Rather than waiting and hoping for a breakthrough in clinical research, patients with McArdle disease took matters into their own hands and adopted ketogenic diets for self-management of their condition. Members of the Ketosis in McArdle’s Facebook group presented the results of a group survey at a conference at Columbia Medical Center in 2015.
Among those who adhered to keto, results were impressive:
One respondent was the mother of an 11-year-old girl who was wheelchair-bound prior to the keto diet and who no longer needs the assistance. Her CK averaged ~8000 U/L before keto (approx. 40 times the normal level) and averages ~3000 U/L on the diet, including once being measured at 300 U/L. A different subject was a man who was able to participate in rigorous mountain climbing while on a keto diet. Other subjects reported similarly impressive results, with most of them noting a recurrence of fatigue and myalgia while experimenting with higher carbohydrate intakes.
The side-effects reported were not unusual for people on keto diets (e.g., fatigue, headaches, constipation, dizziness).

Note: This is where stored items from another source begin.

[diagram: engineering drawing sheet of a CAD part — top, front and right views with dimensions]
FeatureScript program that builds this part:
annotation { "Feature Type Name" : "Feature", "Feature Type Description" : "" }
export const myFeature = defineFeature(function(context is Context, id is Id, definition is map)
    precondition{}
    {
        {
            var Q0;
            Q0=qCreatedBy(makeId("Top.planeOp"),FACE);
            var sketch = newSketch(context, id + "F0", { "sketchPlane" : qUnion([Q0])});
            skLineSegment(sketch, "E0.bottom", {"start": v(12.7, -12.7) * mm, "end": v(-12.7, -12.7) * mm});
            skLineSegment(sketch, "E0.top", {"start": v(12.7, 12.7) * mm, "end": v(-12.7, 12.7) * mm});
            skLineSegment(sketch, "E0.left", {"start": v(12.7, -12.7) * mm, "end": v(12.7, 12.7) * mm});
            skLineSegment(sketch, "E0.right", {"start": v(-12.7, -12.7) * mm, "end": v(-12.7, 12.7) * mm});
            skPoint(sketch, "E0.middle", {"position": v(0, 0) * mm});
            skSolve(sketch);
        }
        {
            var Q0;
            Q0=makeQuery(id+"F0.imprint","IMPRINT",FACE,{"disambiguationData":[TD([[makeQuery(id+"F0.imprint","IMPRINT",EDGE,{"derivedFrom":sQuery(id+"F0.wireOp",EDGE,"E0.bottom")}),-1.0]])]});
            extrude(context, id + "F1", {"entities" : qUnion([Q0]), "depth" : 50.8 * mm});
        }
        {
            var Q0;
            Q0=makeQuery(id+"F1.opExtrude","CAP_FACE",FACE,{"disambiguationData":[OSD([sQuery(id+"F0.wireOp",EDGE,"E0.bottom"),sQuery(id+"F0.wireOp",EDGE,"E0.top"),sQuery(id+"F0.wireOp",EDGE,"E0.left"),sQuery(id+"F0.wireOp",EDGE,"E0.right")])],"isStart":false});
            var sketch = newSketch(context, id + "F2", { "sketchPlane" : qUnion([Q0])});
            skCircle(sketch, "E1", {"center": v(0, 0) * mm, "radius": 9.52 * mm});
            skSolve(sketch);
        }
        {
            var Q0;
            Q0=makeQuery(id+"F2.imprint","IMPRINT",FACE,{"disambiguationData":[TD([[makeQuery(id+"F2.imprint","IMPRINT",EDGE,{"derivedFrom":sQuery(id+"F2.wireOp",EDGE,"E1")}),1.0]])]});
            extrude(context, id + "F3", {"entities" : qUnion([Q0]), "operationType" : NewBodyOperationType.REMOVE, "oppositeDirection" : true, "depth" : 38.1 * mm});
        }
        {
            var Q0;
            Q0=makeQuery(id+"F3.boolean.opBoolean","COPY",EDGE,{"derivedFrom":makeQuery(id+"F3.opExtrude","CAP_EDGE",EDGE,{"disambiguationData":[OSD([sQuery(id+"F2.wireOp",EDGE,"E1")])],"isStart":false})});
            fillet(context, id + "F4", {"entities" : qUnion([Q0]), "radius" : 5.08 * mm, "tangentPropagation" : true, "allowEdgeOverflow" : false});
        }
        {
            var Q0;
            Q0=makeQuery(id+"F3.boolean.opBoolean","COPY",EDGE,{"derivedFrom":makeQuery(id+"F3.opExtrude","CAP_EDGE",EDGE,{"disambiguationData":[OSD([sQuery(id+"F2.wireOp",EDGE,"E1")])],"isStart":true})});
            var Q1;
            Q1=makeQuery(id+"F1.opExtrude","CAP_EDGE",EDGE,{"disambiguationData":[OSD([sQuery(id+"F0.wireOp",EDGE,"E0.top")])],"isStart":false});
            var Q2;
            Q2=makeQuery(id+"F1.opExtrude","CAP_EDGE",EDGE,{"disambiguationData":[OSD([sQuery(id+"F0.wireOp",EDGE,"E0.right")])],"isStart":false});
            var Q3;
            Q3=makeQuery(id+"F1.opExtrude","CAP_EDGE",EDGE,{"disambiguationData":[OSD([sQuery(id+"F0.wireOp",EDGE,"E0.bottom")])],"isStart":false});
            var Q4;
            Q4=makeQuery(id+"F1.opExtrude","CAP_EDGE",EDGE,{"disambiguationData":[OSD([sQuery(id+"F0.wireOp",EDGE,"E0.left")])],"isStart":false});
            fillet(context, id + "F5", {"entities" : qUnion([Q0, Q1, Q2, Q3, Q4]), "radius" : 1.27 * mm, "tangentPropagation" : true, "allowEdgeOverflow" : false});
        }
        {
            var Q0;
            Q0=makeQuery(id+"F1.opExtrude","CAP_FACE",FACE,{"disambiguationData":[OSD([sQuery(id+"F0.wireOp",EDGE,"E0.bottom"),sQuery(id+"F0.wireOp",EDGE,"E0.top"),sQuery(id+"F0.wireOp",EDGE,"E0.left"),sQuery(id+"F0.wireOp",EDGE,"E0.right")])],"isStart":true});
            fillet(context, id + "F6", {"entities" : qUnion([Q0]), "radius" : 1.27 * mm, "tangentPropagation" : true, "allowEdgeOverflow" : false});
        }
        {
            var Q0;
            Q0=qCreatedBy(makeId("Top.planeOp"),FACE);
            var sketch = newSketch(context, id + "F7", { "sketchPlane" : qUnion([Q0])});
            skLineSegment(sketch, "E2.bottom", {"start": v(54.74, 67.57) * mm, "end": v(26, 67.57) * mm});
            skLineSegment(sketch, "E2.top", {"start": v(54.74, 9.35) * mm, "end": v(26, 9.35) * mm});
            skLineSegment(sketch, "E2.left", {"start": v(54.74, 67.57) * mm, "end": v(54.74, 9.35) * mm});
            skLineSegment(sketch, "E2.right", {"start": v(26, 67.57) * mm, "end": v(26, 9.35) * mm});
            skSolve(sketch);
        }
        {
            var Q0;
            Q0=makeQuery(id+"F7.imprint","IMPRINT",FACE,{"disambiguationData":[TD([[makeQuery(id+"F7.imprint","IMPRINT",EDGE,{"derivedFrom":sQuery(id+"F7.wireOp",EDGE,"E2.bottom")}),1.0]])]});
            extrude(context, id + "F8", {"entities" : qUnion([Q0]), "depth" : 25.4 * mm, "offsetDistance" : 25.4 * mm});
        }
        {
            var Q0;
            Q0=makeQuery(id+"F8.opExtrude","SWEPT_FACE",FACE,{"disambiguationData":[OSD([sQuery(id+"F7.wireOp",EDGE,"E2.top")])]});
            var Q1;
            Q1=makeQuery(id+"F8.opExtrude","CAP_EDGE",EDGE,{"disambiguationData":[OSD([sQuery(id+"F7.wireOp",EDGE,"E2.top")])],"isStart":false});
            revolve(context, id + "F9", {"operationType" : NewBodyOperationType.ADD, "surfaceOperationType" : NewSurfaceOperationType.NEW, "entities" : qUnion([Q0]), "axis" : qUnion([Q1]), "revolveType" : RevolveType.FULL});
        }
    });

The most common causes for these are electrolyte imbalances, and they are easily remedied by increasing sodium intake. (Some individuals may also benefit from magnesium or potassium supplementation.)
These data are anecdotal, but such evidence shouldn’t be dismissed, especially when results are so striking in a condition for which there are no other known interventions. More recent clinical trials lend increased evidence for keto diets improving subjective symptom relief. Research is expanding into the potential for medium-chain triglyceride (MCT) oil and exogenous ketones to be beneficial in a range of applications, particularly when subjects are unable to adhere to a ketogenic diet. It will be interesting to see if these will be helpful for people with McArdle disease or other glycogen storage diseases.